I’ll bet you a dozen doughnuts and a framed Martha Stewart Twitter pic that the most important part of your life—yes, the 97.4% revolving around food—will be forever changed after a glimpse at these near-psychedelic food hacks…
1. Put your hard-boiled eggs in a glass of water and shake it like the Zumba elective class you’re in isn’t pass/fail. (The glass, not your a%$ that is.)
2. The days of dry white meat accompanying juicy dark meat are now over. Prior to cooking, submerge the breasts of the chicken in ice water until thoroughly chilled and they’ll be perfectly done at the same time as the legs and thighs.
3. Stop your viciously boiling pasta water from spilling all over the stove again by balancing a wooden spoon across the top of the uncovered pot….#magic.
4. The next time your housemate bakes you a cake for cleaning out Leonardo DeCatrio’s litter box (bless your soul), slap some Wonderbread on the exposed edges and save some of that frosted heaven for tomorrow. Dessert for breakfast, anyone?
5. Put cherry tomatoes, grapes or anything else small, round and impossible to fork-stab between two flat surfaces and slice them by the dozens in a matter of seconds.
6. Tired of eating all the onions out of the skillet before they can reach their full sweet, golden potential? Yeah, I feel you. Add baking soda and they’ll be perfectly caramelized in 10 minutes.

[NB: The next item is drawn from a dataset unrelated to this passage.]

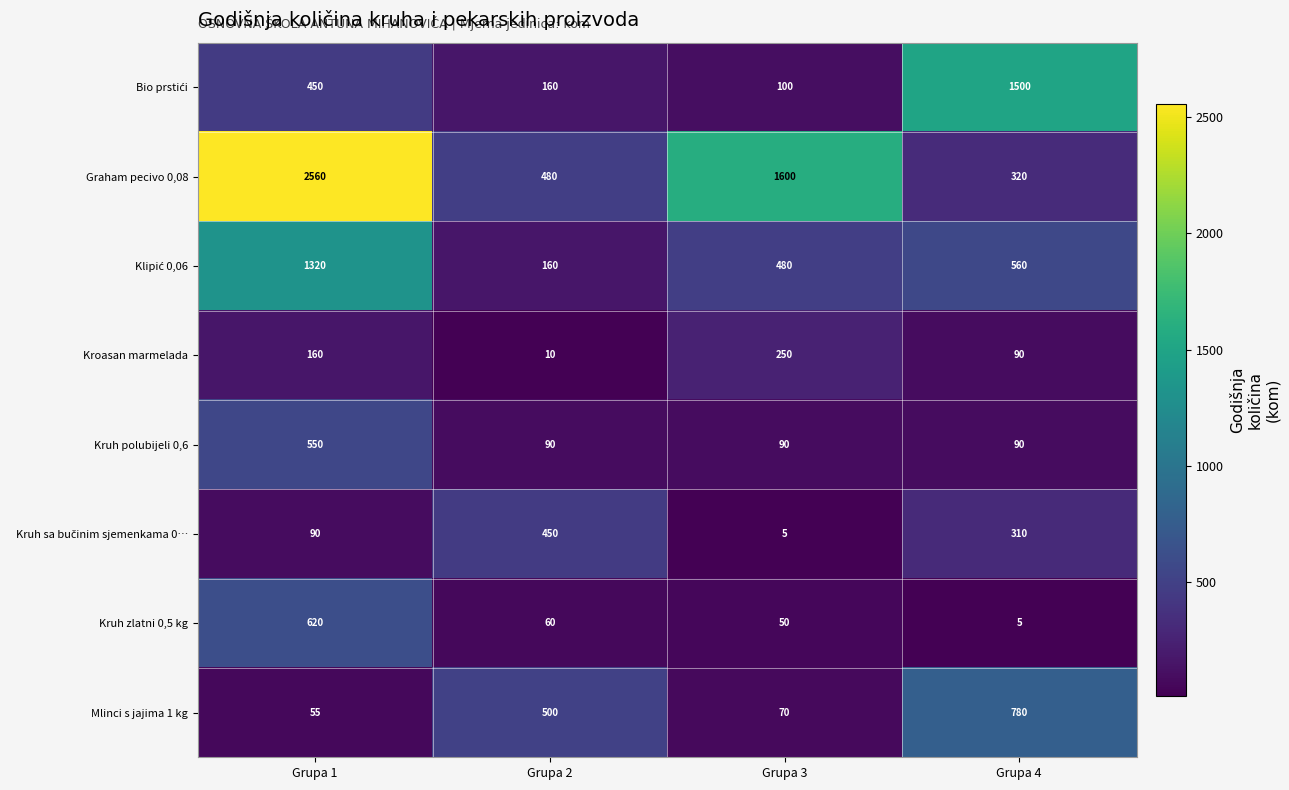

True or false: Graham pecivo 0,08 has a value of 866 at Grupa 1.

False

7. If you’d like to stop using twelve and a half spatulas to scrape honey or peanut butter or any other edible Elmer’s glue out of measuring cups, just spray some Pam up in there and the whole amount will slide right out.
8. Use cookie cutters to shape festive pancakes…
…or bday cake sprinkle designs.
10. The next time life demands a Netflix-and-Kung-Pao-Chicken binge, request some extra chopsticks. Use them with a narrow-necked bottle or jar to punch out cherry pits faster than you can stuff the hollowed-out fruits in your face.